Haklarında yakalama kararı olan birçok
subay ve general gibi.
Sonra tedavisi bitiyor,
taburcu oluyor.
Bu kez bir ay izne ayrılıyor.
Bu izin sırasında
emeklilik dilekçesi veriyor.
Dilekçesi kabul ediliyor ve emekli oluyor.

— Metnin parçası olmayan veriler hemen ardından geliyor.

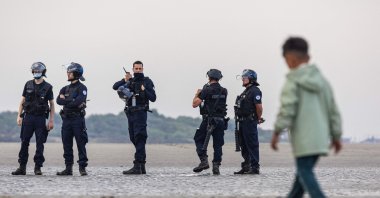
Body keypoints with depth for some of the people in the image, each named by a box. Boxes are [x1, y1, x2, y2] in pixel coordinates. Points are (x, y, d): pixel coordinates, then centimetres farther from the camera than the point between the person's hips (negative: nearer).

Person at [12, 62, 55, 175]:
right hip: (28, 117, 2)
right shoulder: (28, 85, 8)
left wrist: (51, 120, -4)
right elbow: (22, 101, 11)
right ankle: (22, 167, 4)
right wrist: (19, 116, 2)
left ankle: (38, 168, 4)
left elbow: (52, 104, 3)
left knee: (40, 144, -1)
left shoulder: (47, 87, 1)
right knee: (24, 142, 1)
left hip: (41, 118, -2)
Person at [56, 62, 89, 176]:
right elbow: (58, 100, 1)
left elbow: (78, 101, -20)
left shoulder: (82, 88, -3)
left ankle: (82, 168, -4)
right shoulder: (65, 88, 16)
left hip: (77, 119, -6)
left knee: (81, 145, -5)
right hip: (66, 119, 6)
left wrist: (65, 101, -7)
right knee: (67, 145, 6)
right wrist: (71, 101, -11)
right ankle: (68, 168, 10)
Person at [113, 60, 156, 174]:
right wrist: (124, 80, -10)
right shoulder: (130, 81, 16)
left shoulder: (147, 82, 1)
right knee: (133, 138, 9)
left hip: (140, 113, -7)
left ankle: (137, 166, -21)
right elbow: (115, 87, 6)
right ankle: (142, 167, 16)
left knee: (139, 138, -14)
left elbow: (153, 98, -2)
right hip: (130, 114, 7)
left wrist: (145, 91, -19)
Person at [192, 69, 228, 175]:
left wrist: (197, 94, 10)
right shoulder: (224, 91, 7)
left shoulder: (207, 90, -9)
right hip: (221, 120, 4)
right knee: (218, 144, 7)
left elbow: (195, 104, -10)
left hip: (208, 120, -4)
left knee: (199, 139, 8)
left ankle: (204, 161, -7)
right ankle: (216, 166, 3)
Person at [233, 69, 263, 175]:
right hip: (242, 122, 10)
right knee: (244, 145, 13)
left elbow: (259, 106, -18)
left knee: (252, 145, -7)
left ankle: (255, 167, -5)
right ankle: (246, 167, 20)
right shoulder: (246, 91, 18)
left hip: (250, 122, -10)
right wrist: (240, 120, 16)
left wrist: (259, 119, -8)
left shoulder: (255, 91, -13)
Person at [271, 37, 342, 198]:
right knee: (304, 171, 17)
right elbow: (333, 110, 16)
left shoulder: (293, 81, -5)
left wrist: (277, 132, -10)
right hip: (320, 137, 7)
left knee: (305, 173, -7)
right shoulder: (321, 80, 15)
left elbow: (287, 108, -15)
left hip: (303, 137, -7)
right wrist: (336, 136, 21)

Sonra bu general ortadan kayboluyor.
Sonradan anlaşılıyor ki; general
Kuzey Irak üzerinden Rusya’ya kaçmış.
Ardından bir sürü
tartışma alıp başını gidiyor.
Hakkında yakalama kararı varken niçin yıllık izin verildi, niçin emekli edildi, niçin GATA’dan taburcu olduktan sonra yeri polise bildirilmedi ?
Sor sorabildiğin kadar.
Kaçan general
İnternet Andıcı sanığı.
Hani şu;
Albay Dursun Çiçek’in de adının geçtiği, kamuoyunu yönlendirmek için kurulan internet siteleriyle ilgili
dava.
Hani şu; milletin seçtiği iktidarı devirmek için toplumda kara
propaganda yapan ve milletin vergileriyle
Genelkurmay bünyesinde kurulan onlarca
internet sitesi var ya; işte o dava.
Albay Dursun Çiçek’in mahkemede “internet
andıcı gerçek bir
belgedir” dediği dava.
İnternet Andıcı; çok tartışılan ‘ıslak imzalı millete
komplo belgesi’ ile birebir örtüşen bir belge.

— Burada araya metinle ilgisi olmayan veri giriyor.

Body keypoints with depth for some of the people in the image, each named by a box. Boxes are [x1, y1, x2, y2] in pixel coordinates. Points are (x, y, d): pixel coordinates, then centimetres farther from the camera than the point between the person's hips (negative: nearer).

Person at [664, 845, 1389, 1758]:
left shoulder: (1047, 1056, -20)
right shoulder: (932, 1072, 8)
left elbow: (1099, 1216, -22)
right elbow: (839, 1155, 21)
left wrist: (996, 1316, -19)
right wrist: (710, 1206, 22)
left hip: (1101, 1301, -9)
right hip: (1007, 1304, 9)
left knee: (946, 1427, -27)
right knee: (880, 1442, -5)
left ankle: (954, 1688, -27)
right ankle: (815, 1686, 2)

Emir komuta şeklinde hazırlanan ve üstlere arz edilen bir çalışma.
İnternet Andıcının Genelkurmay
Harekat Başkanlığı’nda hazırlanıp, Genelkurmay 2. Başkanlığına sunulduğu ortaya çıkmıştı.
Sonra dönemin Genelkurmay 2. Başkanı
Hasan Iğsız da, kendi üstünü yani dönemin
Genelkurmay Başkanı İlker Başbuğ’u işaret ederek, andıcın en üst makama iletildiğini açıklamıştı.

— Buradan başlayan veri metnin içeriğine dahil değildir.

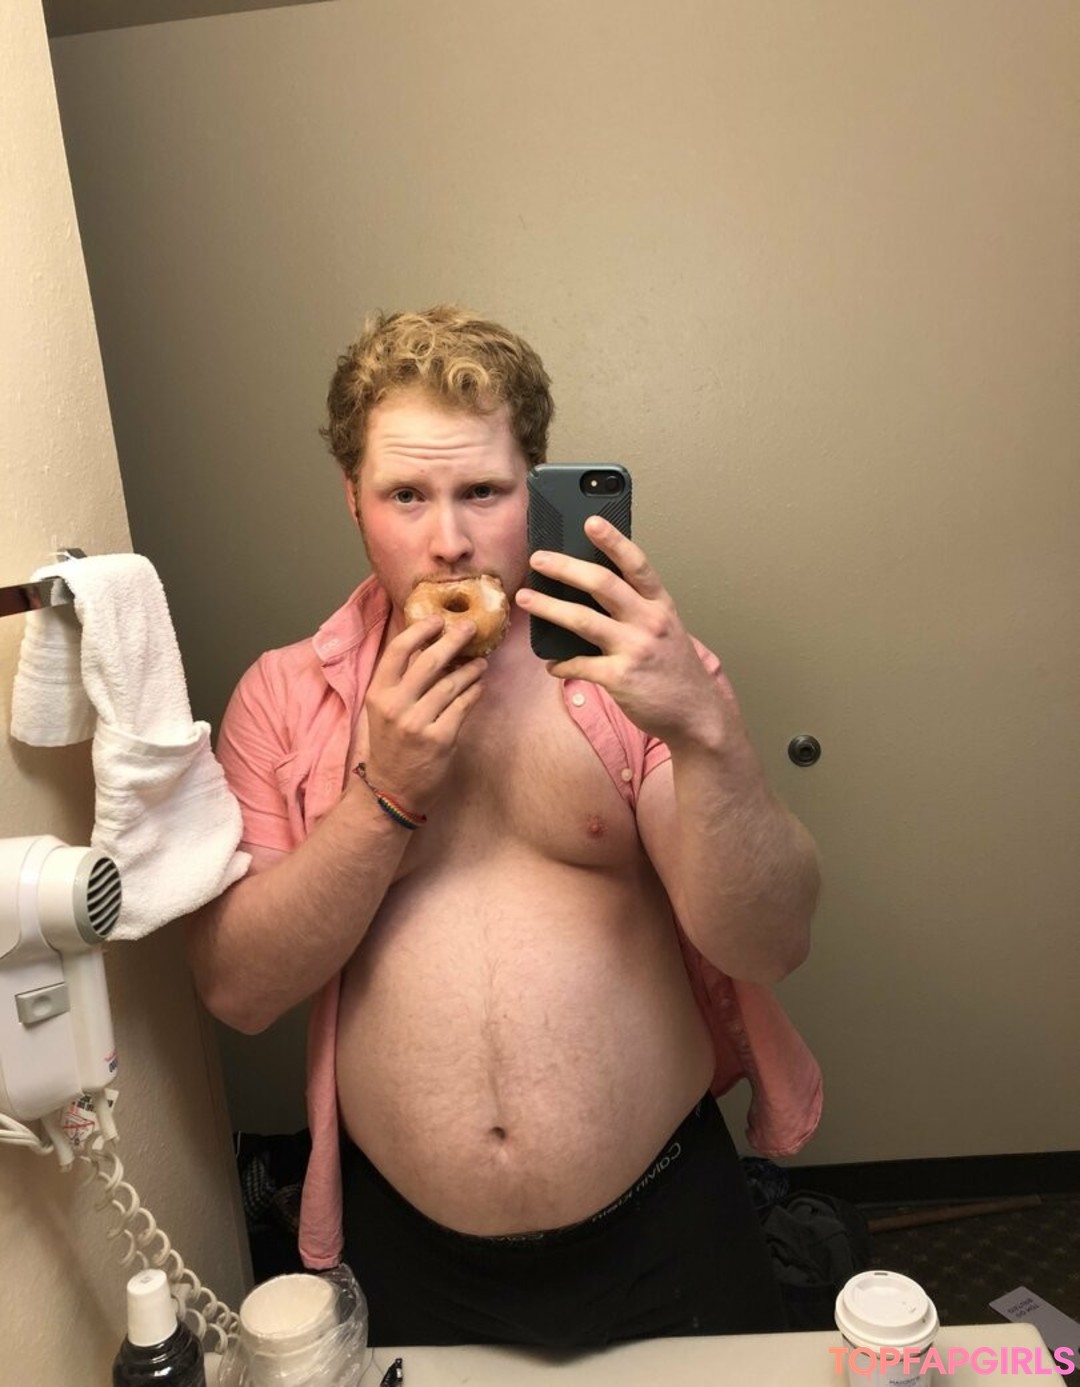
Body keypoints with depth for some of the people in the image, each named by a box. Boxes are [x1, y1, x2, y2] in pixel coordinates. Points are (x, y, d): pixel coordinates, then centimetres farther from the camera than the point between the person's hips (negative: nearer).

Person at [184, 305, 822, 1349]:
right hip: (407, 1243, 1)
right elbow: (234, 988, -9)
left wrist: (705, 728, -33)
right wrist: (385, 793, -22)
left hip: (660, 1225, 0)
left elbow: (772, 947, -16)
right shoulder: (283, 697, -5)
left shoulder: (626, 669, -10)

İşte şimdi firarda olan general Mustafa
Bakıcı, silsile içinde andıcı hazırlayan isimlerden Albay Dursun Çiçek’in 'üstünün üstü' pozisyonda yer alıyor.
Islak imzalı millete komplo belgesinin ortaya çıkması, dönemin Genelkurmay Başkanı Başbuğ’u çok kızdırmıştı.
Onun masaları yumruklayıp kameralar karşısında ‘
Allah belasını versin’ diye bağırdığı, önüne gelen herkesi tehdit ettiği görüntüler herkesin hafızasında.
Dursun Çiçek’in tutuklanmasını hatırlayın.
Hiç kolay olmamıştı.
İki kere tutuklanıp serbest bırakıldı ya da bıraktırıldı.
Sonra
adliye önünde görüldü, yürürken kameralara açıklamalar yaptı.
Üstlerine “olayı benim üstüme yıkarsanız konuşurum” mesajı verdi.
Çiçek’in üçüncü kez tutuklanmasından sonra Genelkurmay’da belge yok etme operasyonlarının ardı arkası kesilmedi.
Dursun Çiçek’in “benim bu konudaki suçum neyse amirlerimin suçu da odur” sözü pandoranın kutusunun açıldığı an oldu.
Genelkurmay
Adli Müşaviri Hıfzı
Çubuklu başta olmak üzere, üste doğru büyük bir huzursuzluk başladı.
Ve sonuçta
İnternet andıcı davasında çalışmanın arz edildiği en üst makam olan
İlker Başbuğ ve bir kişi hariç herkes tutuklandı.
İşte en üst makam hariç o kişi; şimdi firarda olan general
Mustafa Bakıcı.
Belki yakalanıp sorgulanmış olsa, en üst makamı rahatsız edecek bilgiler verebilirdi.
Dursun Çiçek’i iki kere yargının elinden alan güç, üçüncüsünde başarılı olamadı ve Çiçek mahkemede konuştu.
Dolayısıyla Mustafa Bakıcı’nın; acaba yargının karşısına çıkmaması mı gerekiyordu ?
Bugünlerde İlker Başbuğ’un moralinin nasıl olduğuna bakmak lazım.
Bakıcı’nın firarı belki de en üst makamı rahatlatmıştır.
İnternet Andıcının altında imzası bulunan Dursun Çiçek’in konuşmaması için bu kadar çaba sarf eden
sistem, Çiçek’in ‘üstünün üstü’ konumdaki bir generalin konuşmaması için neler yapmaz diye düşünmeden edemiyor insan.
Karşımızda sadece kaçan bir general değil, onun kaçmasını sağlayan ve hala demokratik sisteme direnen, organize bir yapı duruyor.